A Comparison of Life Style

from a real state window on my Paris street
At the present moment, I am living in "infill housing" in Paris. My residence of 19 square metres would be a "granny flat" at home.  The flat is located in a courtyard between apartment buildings. The construction is flimsy but my unit is decorated nicely for a single woman rental unit.
At 8:00 a.m., I can hear the next door neighbour leave and return and the flushing of toilets. This is
indeed the smallest housing that I have ever rented

the kitchen in my rental
At home, Monsieur and I (with our dog Tilde) live in 97 square metres which (for the moment) includes an enclosed balcony area. We have a very large bedroom, a smaller den/bedroom, a kitchen
and large living/dining area. The current market value of our apartment is about the same as the apartment shown above.

the linen/coat/storage closet chez moi à Paris

There are 2 rooms in the comparable Paris apartment ( listing shown above). The kitchen is open to the large room and there is a bedroom.  There is no elevator and fourth floor means fifth floor.  This apartment is a beautifully converted attic. It does look bright and airy.

At home, I grumble about lack of space. Monsieur plays music and owns amps, cords, bass guitars, music stand, microphones etc. Sometimes he needs to change the strings on his guitar.  I treasure my dining table. I'm not sure that 2 rooms would accommodate us.

Every time I return home from solo travel, I wonder why I need so much space. Each year, I declutter a bit more and I have limited my purchase of décor items. My neighbour volunteers in a charity thrift store so I donate unused items. It is an ongoing challenge and at my age, I feel that it is irresponsible to leave it to my daughter.

Besides the need for storage space, we seem to have a far greater need for privacy. Right now, I can hear every movement of my neighbour. A motion sensor light outside alerts me to late-returning residents, the cat or....I have the same situation in Mexico.

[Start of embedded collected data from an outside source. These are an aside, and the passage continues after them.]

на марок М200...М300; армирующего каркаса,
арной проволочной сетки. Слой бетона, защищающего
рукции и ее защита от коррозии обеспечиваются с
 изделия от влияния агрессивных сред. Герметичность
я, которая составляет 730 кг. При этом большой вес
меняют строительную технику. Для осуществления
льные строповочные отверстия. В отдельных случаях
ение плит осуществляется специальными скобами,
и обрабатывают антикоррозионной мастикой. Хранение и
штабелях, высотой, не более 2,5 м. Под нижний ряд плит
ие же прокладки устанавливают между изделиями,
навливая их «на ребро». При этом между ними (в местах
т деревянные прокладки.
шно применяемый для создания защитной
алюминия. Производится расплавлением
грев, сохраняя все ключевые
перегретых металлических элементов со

At home,  there seems to be a greater need for privacy or for insulation from life. Within my own four walls or in my private vehicle, I am protected from the outside world. I wonder if in North America that kind of "insulation" is becoming too pricey personally, societally and environmentally.

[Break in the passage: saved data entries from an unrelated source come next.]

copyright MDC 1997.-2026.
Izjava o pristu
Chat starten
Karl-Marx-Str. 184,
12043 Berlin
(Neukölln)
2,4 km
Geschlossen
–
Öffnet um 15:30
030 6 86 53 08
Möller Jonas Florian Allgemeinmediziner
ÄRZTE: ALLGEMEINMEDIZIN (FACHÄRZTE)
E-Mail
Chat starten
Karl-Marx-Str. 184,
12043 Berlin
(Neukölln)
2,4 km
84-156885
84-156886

  1. You are touching on a subject that is starting to concern me. At the moment my husband and I live in a small hamlet in a detached house surrounded by garden. We are private people, but we are also getting older and I have not yet learnt how to declutter! The other week , following a professional burglary at our home, we went to look at retirement home options. The lack of privacy and space on offer is something that I'm not yet ready for.

    1. Some lack of space and privacy are probably inevitable as we age. I could live in such a small space alone for a limited time. It would be different if I lived there permanently.